Menyoal tentang DPT, terus mengklaim bahwa pemilu gagal sehingga menuntut pemilu ulang, sungguh suatu gagasan yang teramat sulit untuk dimengerti. Apakah mereka mengira bahwa pemilu benar-benar pesta rakyat sehingga rakyat akan menyukai pemilu dan pemilu lagi. Bayangkan, rasanya capek di badan ini belum lagi hilang dari “pesta” pilgub dan pilkada, dan yang terakhir pemilu legislatif. Jadi bagaimana lagi kalau ada pemilu ulang, padahal sebentar lagi bakal ada pilpres. Akankah energi, sumber dana dan daya bangsa ini harus tersedot hanya untuk urusan yang seringkali tidak dimengerti oleh rakyat kecil?
Yang lebih unik adalah lagaknya partai-partai kecil. Mereka menyoal DPT seolah-olah DPT-lah yang menjadi biang kekalahan mereka. Naif dan sangat kekanakan argumennya. Sepertinya peserta yang tidak terdaftar bila diberikan kesempatan akan memilih partai-partainya. Ya nggaklah.

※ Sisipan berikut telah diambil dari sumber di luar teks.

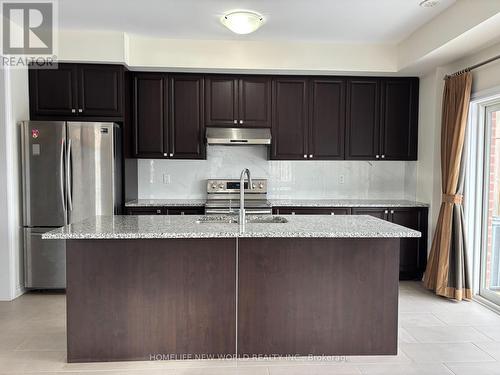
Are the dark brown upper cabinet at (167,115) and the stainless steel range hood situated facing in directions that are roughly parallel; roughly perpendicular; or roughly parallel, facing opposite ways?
roughly parallel

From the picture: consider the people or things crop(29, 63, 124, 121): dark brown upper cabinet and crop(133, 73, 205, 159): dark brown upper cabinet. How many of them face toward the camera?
2

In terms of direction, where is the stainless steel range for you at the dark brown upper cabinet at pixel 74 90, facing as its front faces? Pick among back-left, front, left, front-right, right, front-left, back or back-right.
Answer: left

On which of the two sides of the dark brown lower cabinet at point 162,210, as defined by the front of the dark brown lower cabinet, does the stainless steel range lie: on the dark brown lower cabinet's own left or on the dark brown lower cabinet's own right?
on the dark brown lower cabinet's own left

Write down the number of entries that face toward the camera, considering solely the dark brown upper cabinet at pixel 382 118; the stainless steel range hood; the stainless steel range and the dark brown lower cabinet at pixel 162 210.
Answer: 4

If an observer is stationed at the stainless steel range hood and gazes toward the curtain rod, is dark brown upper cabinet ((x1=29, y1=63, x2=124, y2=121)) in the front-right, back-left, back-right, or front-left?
back-right

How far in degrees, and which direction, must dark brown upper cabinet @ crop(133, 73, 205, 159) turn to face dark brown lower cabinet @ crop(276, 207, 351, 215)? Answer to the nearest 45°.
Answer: approximately 90° to its left

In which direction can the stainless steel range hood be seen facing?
toward the camera

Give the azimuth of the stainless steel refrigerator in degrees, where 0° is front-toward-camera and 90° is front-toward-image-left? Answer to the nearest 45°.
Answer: approximately 0°

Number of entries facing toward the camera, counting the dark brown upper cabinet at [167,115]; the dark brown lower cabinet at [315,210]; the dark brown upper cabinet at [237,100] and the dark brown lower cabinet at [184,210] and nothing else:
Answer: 4

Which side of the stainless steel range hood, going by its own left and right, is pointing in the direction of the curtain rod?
left

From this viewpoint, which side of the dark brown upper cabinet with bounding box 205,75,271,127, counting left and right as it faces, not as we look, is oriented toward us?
front

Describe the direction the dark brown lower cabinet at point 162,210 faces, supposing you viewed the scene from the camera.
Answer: facing the viewer

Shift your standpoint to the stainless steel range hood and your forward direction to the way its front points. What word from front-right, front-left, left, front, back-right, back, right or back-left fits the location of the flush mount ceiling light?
front
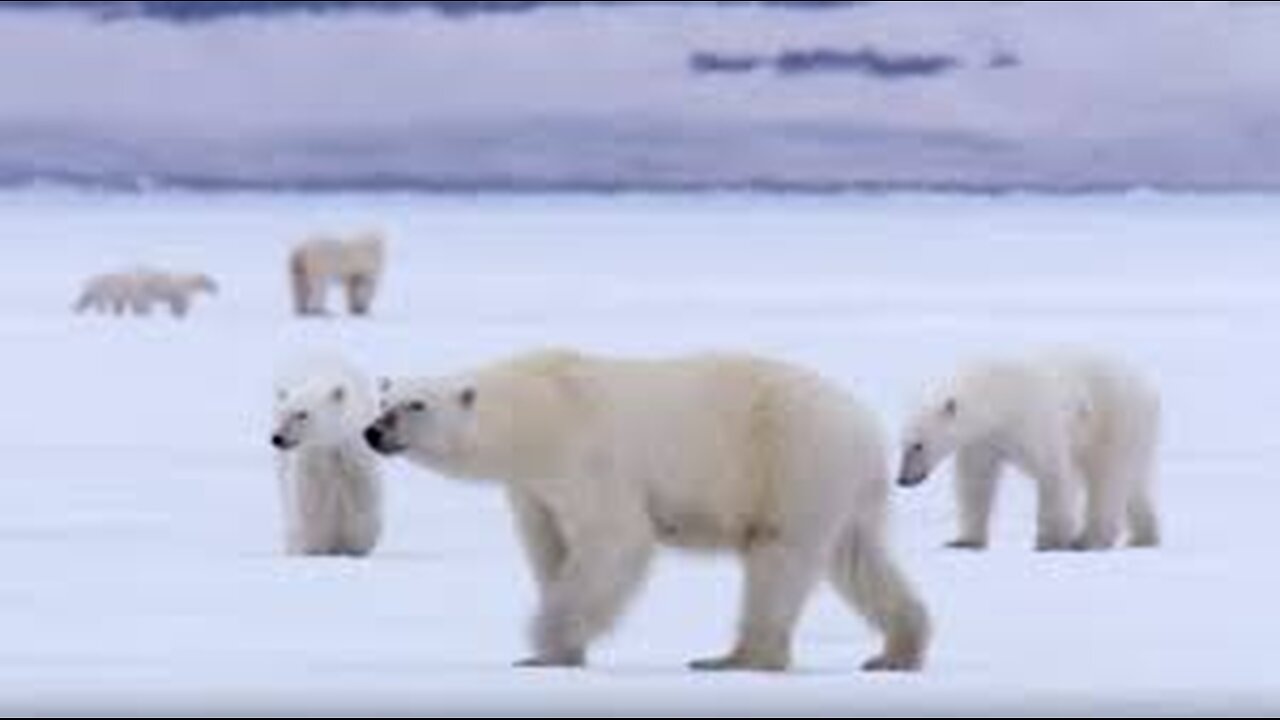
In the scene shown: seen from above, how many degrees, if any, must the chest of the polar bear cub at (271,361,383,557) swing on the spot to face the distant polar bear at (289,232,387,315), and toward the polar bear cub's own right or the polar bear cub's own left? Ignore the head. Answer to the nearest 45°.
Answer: approximately 135° to the polar bear cub's own right

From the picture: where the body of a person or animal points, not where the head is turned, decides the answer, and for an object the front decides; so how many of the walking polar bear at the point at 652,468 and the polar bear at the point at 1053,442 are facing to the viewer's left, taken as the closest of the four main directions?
2

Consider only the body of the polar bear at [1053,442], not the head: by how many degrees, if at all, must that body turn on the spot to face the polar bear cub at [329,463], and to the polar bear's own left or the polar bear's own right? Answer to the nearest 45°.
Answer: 0° — it already faces it

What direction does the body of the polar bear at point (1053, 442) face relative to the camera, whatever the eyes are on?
to the viewer's left

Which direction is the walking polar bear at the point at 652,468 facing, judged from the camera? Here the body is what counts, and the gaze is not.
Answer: to the viewer's left
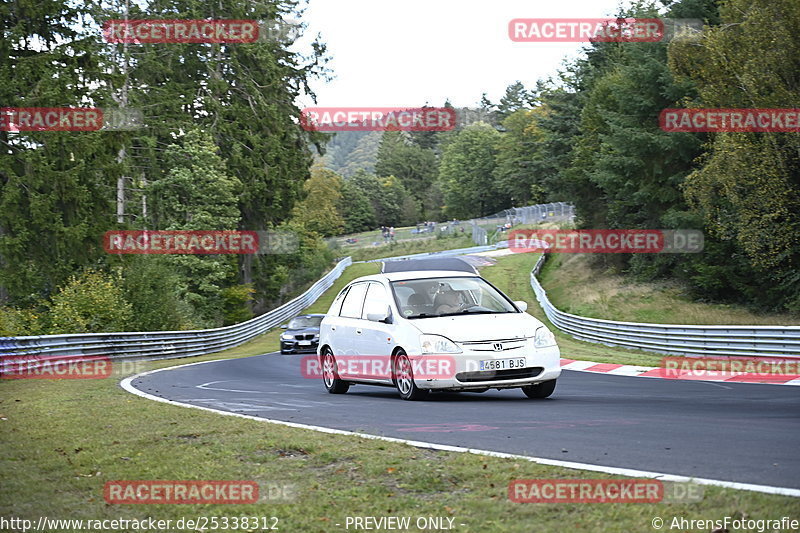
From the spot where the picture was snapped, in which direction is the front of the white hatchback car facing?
facing the viewer and to the right of the viewer

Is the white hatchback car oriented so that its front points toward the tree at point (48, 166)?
no

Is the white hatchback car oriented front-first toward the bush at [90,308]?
no

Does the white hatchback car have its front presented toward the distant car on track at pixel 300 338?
no

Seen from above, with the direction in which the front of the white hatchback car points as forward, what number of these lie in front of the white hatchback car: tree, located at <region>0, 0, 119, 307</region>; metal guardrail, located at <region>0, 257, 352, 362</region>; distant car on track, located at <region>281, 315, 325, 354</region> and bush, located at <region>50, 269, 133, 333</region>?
0

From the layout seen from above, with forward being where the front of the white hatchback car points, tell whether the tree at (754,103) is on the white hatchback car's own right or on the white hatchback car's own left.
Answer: on the white hatchback car's own left

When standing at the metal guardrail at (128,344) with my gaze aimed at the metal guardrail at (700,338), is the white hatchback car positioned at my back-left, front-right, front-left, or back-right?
front-right

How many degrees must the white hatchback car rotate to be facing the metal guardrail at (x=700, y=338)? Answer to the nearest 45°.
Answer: approximately 90° to its left

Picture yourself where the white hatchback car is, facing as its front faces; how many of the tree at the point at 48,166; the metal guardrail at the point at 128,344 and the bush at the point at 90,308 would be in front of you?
0
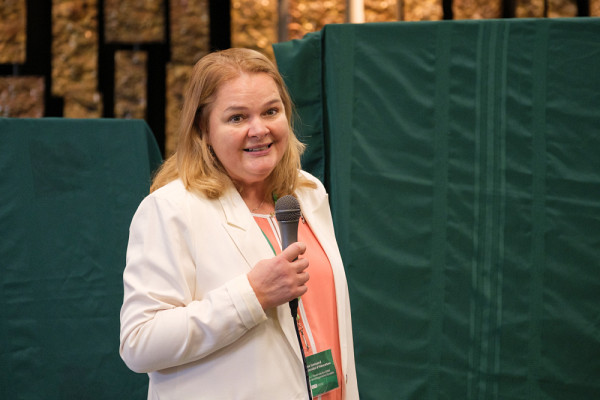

Kenapa begitu, logikanya begini. Andaikata DPT telah tersusun dengan benar dan seluruh eligible voter betul-betul melaksanakan hak pilihnya, maka besaran itu kita anggap sebagai populasinya. Katakanlah 170 juta. Dari jumlah pemilih ini kemudian menggunakan hak pilihnya dan kemudian dihitung oleh KPU. Mengingat besarnya data, mereka melakukan langkah pertama dengan menggunakan teknik sampling atas 1 juta kertas suara yang katakanlah sangat sangat representatif dan menghasilkan urutan 5 besar pemenang A, B, C, D, dan E. Kemudian karena menginginkan margin error diperkecil, diambillah langkah kedua dengan memperbesar sampel sampai dengan 10 juta dan terus meningkat sampai 150 juta. Hasilnya ternyata sama dengan urutan 5 pemenang adalah A, B, C, D, dan E. Bila diinginkan langkah ketiga dengan mengambil data pada seluruh populasi yaitu 170 juta, kira-kira bagaimana distribusi sisa 20 juta suarannya? Dengan memperhatikan langkah pertama dan kedua menghasilkan distribusi normalnya A, B, C, D, dan E, maka saya yakin bahwa sisa 20 juta suaranya juga akan menghasilkan distribusi serupa.
Sekarang apabila langkah pertama itu kita substitusi hasil quick count, sedang langkah kedua merupakan hasil real count, maka langkah ketiga adalah pemilu ulang untuk tambahan 20 juta peserta yang dalam pemilu kemarin belum terdaftar. Tanpa perlu merealisasikan pemilu susulan kita sudah bisa menebak hasilnya akan sama saja. Lalu bagaimana seandainya metode pemilu susulan tidak diterima tetapi menginginkan pemilu ulang. Kalau ini yang dipilih, mungkin peta perolehan 5 besar suara akan sedikit berubah. Tapi perubahan ini percuma saja bagi partai yang banyak ulah. Soalnya saya yakin, partai yang dizalimi dan/atau yang pimpinan partainya legowo menerima hasil pemilu akan semakin dicintai dan dipilih rakyat, sedang partai yang banyak ulah dan dalih akan semakin dijauhi rakyat. Jadi, kalau buruk muka kita nggak perlu membelah cermin yang hanya akan membuat kerusakan tetapi tidak menghilangkan penyebabnya. Kalau mau berfikir arif dan menghindari kerusakan, terima saja hasil pemilu dengan jiwa besar. Gitu aja kok repot.